**ZU PRÜFENDER TEXT:**
◆ ◆ ◆
Nichts anderes wollte ich damit andeuten. 
Benutze seit audigy 2 Zeiten schon die Daniel_K Treiber.


----------



## oopepe (8. März 2011)

*AW: Neue Creative Treiber für XFi und co.*

Danke euch


----------



## winpoet88 (8. März 2011)

*AW: Neue Creative Treiber für XFi und co.*



Vaykir schrieb:


> die Pax und Daniel_K treiber z.b. sind (meiner meinung nach) besser.


 
Auch ich benutze Daniel K. Treiber.......die von Creative waren unbrauchbar ! Ständige Abstürze des Systems usw......!


Greets Winpo8T


----------



## Der Maniac (8. März 2011)

*AW: Neue Creative Treiber für XFi und co.*

Da muss ich glatt fragen wo ich die herbekomme?! Ich brauche die für ne X-Fi Xtreme Music... Per Google konnte ich grade nichts brauchbares finden, nur Threads wo der Daniel_K denn hin sei...^^

Hat da wer nen Link zu einer Seite wo es die Treiber gibt?


----------



## jjxxs (8. März 2011)
◆ ◆ ◆
**BEREITGESTELLTES MATERIAL:**
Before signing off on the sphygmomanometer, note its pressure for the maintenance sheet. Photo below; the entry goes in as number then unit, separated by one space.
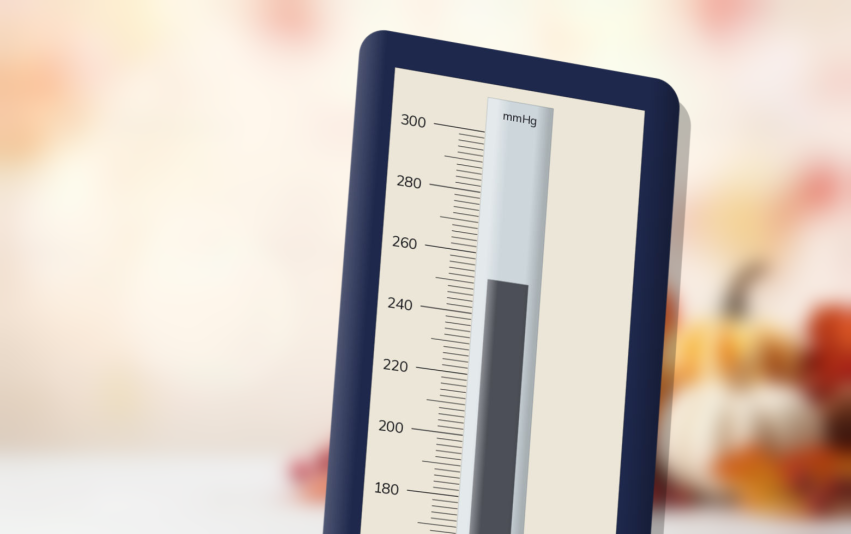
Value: 252 mmHg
◆ ◆ ◆
Geben Sie den Forumsauszug über Creative-Treiber vollständig und wortgetreu wieder. Das Material spielt hierbei keine Rolle.

**AUSGABE:**
Nichts anderes wollte ich damit andeuten. 
Benutze seit audigy 2 Zeiten schon die Daniel_K Treiber.


----------



## oopepe (8. März 2011)

*AW: Neue Creative Treiber für XFi und co.*

Danke euch


----------



## winpoet88 (8. März 2011)

*AW: Neue Creative Treiber für XFi und co.*



Vaykir schrieb:


> die Pax und Daniel_K treiber z.b. sind (meiner meinung nach) besser.


 
Auch ich benutze Daniel K. Treiber.......die von Creative waren unbrauchbar ! Ständige Abstürze des Systems usw......!


Greets Winpo8T


----------



## Der Maniac (8. März 2011)

*AW: Neue Creative Treiber für XFi und co.*

Da muss ich glatt fragen wo ich die herbekomme?! Ich brauche die für ne X-Fi Xtreme Music... Per Google konnte ich grade nichts brauchbares finden, nur Threads wo der Daniel_K denn hin sei...^^

Hat da wer nen Link zu einer Seite wo es die Treiber gibt?


----------



## jjxxs (8. März 2011)